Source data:
══════════

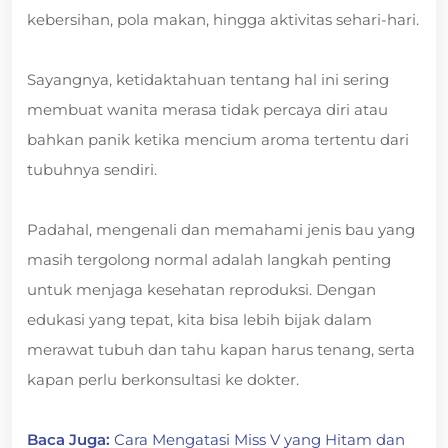
kebersihan, pola makan, hingga aktivitas sehari-hari.
Sayangnya, ketidaktahuan tentang hal ini sering
membuat wanita merasa tidak percaya diri atau
bahkan panik ketika mencium aroma tertentu dari
tubuhnya sendiri.
Padahal, mengenali dan memahami jenis bau yang
masih tergolong normal adalah langkah penting
untuk menjaga kesehatan reproduksi. Dengan
edukasi yang tepat, kita bisa lebih bijak dalam
merawat tubuh dan tahu kapan harus tenang, serta
kapan perlu berkonsultasi ke dokter.
Baca Juga:
Cara Mengatasi Miss V yang Hitam dan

══════════

Work item = The lines from the one containing "bahkan panik ketika" through the last line of the records are to be transcribed exactly, with nothing else added.

Reply to the task =
bahkan panik ketika mencium aroma tertentu dari
tubuhnya sendiri.
Padahal, mengenali dan memahami jenis bau yang
masih tergolong normal adalah langkah penting
untuk menjaga kesehatan reproduksi. Dengan
edukasi yang tepat, kita bisa lebih bijak dalam
merawat tubuh dan tahu kapan harus tenang, serta
kapan perlu berkonsultasi ke dokter.
Baca Juga:
Cara Mengatasi Miss V yang Hitam dan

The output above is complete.